TASK: Only lines holding the word "wouldn" are wanted from the records; copy all of them.

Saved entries
Start of Block

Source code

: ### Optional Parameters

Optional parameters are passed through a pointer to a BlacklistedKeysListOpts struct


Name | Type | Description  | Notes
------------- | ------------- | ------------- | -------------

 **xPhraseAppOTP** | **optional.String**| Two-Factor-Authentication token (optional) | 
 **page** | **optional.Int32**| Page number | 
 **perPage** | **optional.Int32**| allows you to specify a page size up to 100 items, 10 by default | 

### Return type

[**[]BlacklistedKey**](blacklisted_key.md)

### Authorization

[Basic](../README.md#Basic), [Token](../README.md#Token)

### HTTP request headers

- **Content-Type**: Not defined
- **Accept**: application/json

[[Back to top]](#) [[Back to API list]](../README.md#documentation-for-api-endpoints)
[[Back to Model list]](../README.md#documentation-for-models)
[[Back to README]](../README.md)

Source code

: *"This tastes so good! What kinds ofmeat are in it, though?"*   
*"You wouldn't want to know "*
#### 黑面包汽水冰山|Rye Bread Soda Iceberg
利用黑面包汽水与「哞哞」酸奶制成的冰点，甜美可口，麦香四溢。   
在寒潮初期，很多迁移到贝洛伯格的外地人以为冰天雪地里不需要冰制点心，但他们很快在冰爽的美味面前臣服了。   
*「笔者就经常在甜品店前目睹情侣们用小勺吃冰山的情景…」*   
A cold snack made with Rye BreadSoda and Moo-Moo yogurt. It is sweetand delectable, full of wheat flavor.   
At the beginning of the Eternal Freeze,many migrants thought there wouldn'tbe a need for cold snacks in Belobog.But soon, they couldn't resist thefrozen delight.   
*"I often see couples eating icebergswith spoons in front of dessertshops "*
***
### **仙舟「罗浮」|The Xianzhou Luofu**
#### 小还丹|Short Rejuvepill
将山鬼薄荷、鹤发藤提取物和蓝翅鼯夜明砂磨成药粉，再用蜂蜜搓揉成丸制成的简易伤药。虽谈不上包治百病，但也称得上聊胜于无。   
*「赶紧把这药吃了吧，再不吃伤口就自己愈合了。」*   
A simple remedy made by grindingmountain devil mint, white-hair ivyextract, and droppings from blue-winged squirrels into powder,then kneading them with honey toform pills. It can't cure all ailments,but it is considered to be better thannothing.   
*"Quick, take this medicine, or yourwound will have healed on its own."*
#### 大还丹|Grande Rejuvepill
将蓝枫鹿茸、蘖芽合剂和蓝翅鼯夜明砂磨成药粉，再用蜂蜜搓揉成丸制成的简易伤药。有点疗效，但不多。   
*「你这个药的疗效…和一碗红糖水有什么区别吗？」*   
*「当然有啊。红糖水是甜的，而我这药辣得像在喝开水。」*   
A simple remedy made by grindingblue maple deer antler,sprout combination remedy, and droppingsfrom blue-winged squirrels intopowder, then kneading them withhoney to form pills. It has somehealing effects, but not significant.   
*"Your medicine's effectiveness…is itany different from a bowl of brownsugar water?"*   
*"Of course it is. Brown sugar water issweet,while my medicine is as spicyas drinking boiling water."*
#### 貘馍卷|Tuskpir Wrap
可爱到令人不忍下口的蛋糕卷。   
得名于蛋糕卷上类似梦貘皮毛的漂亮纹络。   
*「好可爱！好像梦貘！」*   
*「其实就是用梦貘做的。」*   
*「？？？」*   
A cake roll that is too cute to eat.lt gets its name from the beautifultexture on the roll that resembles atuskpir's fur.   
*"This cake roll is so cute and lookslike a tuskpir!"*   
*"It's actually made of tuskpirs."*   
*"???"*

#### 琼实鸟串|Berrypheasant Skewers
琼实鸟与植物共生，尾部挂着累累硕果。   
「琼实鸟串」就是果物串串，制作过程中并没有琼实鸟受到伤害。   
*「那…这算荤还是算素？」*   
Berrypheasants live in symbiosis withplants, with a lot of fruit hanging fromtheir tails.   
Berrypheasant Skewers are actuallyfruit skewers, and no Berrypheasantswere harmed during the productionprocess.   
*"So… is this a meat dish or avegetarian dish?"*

End of Block

OUTPUT:
*"You wouldn't want to know "*
At the beginning of the Eternal Freeze,many migrants thought there wouldn'tbe a need for cold snacks in Belobog.But soon, they couldn't resist thefrozen delight.   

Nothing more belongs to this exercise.